Concern about biological weapons has focused attention on the need to develop stronger capabilities for independent investigations of their alleged use. This article examines a crucial and under-appreciated aspect of the investigatory process: communicating its findings to policy makers. The authors detect an implicit shift toward understanding investigation reports not only as technical reports but also as policy documents, “sitting on the boundary between the science of the investigation that has taken place, and the deliberations in the policy context that will follow.” A clearer recognition of this role would aid the policy-making process that follows the delivery of the report. In particular, to establish a basis for policy audiences to evaluate its “veracity and trustworthiness,” the report must tell the story of how investigators reached their conclusions, and not only serve as a technical recounting of what investigators did and found.

Joshua Moon, 2020 McElvany Award winner

The judges praised this work for its concrete suggestions about how to improve existing tools and practices. One noted that “whether policies work and norms hold” often depends on these “rubber-meets-the-road types of issues, often implemented at this seam between scientific and technological work and decision making.”

Each of these two articles is awarded $2,000 each: half of the award for the Runner-up Prize ($3,000) and half of the award for the Honorable Mention Prize ($1,000).


About the prize

The Doreen and Jim McElvany Nonproliferation Award recognizes exceptional scholarly research, innovative ideas, and policy proposals published in the Nonproliferation Review. All authors and co-authors of articles and viewpoints published in the Review are eligible for this prize, except current employees of the James Martin Center for Nonproliferation Studies.

Each year, a panel of three judges votes for a Grand Prize winner, a Runner-up Prize, and an Honorable Mention.
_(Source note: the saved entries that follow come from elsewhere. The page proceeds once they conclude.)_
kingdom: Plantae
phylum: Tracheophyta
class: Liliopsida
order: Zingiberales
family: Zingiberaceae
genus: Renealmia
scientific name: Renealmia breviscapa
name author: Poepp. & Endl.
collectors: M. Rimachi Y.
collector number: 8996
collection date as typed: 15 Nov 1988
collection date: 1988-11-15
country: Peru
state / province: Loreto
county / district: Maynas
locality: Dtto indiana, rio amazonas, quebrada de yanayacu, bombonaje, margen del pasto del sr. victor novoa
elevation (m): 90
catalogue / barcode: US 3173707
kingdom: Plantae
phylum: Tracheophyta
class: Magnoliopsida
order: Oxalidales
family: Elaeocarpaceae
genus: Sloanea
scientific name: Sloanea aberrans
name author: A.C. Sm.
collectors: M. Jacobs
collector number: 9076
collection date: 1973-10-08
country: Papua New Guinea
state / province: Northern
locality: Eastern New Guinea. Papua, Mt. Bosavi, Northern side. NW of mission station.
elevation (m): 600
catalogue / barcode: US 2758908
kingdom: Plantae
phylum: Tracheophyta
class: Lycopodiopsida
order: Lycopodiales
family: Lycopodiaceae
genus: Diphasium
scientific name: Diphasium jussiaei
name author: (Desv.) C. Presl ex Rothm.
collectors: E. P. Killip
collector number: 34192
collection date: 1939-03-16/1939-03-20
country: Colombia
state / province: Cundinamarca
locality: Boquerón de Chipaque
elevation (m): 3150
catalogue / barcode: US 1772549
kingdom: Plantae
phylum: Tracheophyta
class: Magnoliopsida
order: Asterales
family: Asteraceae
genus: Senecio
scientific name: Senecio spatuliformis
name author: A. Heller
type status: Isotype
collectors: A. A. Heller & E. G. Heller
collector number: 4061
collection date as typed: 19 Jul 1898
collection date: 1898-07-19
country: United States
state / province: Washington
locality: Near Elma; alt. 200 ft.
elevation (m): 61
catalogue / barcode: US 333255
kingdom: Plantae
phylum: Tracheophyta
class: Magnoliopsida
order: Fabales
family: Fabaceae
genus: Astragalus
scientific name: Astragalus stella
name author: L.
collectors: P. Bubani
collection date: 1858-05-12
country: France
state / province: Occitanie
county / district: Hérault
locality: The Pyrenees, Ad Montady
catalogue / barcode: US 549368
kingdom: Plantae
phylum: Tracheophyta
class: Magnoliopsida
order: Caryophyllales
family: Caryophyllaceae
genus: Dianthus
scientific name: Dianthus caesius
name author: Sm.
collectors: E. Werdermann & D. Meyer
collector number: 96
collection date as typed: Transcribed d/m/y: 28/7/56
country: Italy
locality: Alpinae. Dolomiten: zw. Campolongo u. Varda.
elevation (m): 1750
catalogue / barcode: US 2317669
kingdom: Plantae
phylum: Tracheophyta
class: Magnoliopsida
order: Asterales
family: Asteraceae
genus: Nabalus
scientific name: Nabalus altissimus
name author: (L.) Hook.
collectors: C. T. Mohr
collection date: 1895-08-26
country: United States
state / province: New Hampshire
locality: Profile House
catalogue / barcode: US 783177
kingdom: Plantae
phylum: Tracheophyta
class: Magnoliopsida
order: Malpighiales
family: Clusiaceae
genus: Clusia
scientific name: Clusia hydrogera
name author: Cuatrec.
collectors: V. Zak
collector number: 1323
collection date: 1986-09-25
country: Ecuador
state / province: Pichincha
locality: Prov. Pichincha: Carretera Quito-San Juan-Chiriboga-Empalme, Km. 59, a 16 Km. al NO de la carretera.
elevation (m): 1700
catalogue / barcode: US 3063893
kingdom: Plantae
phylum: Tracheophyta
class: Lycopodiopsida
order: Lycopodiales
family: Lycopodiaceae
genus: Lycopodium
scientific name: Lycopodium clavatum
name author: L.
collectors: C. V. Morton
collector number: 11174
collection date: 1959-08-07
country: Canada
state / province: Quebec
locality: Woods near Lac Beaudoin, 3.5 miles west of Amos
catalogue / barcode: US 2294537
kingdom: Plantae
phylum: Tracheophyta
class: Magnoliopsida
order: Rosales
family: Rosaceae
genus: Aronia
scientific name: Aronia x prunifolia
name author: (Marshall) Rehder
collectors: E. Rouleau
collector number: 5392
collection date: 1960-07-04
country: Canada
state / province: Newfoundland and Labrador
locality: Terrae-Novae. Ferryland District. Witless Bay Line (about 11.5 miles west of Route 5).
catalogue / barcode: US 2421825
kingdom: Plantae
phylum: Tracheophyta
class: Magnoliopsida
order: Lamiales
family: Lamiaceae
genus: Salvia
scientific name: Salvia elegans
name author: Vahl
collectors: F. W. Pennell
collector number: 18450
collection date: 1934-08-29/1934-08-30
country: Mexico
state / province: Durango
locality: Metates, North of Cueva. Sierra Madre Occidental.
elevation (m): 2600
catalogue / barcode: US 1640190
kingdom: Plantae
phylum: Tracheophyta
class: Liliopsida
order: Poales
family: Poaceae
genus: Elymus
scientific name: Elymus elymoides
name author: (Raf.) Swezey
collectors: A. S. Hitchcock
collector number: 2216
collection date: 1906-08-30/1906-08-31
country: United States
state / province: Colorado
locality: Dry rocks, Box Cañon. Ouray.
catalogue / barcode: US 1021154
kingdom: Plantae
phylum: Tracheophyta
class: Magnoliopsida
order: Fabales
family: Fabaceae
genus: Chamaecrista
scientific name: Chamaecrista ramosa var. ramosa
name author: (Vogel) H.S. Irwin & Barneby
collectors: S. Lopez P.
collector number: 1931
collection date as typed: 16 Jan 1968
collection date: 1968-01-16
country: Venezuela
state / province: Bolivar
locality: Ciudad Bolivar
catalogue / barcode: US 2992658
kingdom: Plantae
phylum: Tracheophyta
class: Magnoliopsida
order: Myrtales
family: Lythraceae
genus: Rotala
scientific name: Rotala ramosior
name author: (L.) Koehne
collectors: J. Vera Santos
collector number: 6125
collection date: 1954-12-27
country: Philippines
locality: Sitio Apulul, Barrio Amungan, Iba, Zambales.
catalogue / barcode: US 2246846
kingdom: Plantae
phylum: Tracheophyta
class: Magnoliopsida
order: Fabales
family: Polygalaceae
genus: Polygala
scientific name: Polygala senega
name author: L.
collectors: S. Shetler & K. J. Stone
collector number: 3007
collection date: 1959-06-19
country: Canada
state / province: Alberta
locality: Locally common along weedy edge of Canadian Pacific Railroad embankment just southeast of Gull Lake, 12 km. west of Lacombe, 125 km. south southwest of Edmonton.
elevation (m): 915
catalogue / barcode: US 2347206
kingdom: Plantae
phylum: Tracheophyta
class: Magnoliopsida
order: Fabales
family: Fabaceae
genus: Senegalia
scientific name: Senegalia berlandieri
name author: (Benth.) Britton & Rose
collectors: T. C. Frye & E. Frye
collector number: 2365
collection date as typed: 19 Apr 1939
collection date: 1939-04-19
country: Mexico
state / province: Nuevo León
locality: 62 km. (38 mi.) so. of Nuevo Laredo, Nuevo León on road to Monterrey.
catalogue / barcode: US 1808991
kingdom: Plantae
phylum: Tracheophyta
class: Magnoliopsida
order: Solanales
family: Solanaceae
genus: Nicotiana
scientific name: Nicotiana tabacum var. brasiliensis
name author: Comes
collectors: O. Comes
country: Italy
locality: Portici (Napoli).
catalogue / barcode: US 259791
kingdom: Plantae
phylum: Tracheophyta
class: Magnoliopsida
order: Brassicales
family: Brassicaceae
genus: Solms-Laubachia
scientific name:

See the past winners here.


About the journal

Nonproliferation Review cover 26.5/6

The Nonproliferation Review is a refereed journal concerned with the causes, consequences, and control of the spread of nuclear, radiological, chemical, and biological weapons. The Review features theoretical analyses, historical studies, viewpoints, and book reviews on such issues as state-run weapons programs, treaties and export controls, safeguards, verification and compliance, disarmament, terrorism, and the economic and environmental effects of weapons proliferation.

The Nonproliferation Review is produced at the Washington, DC offices of the James Martin Center for Nonproliferation Studies, Middlebury Institute of International Studies at Monterey. The journal is published by Taylor & Francis.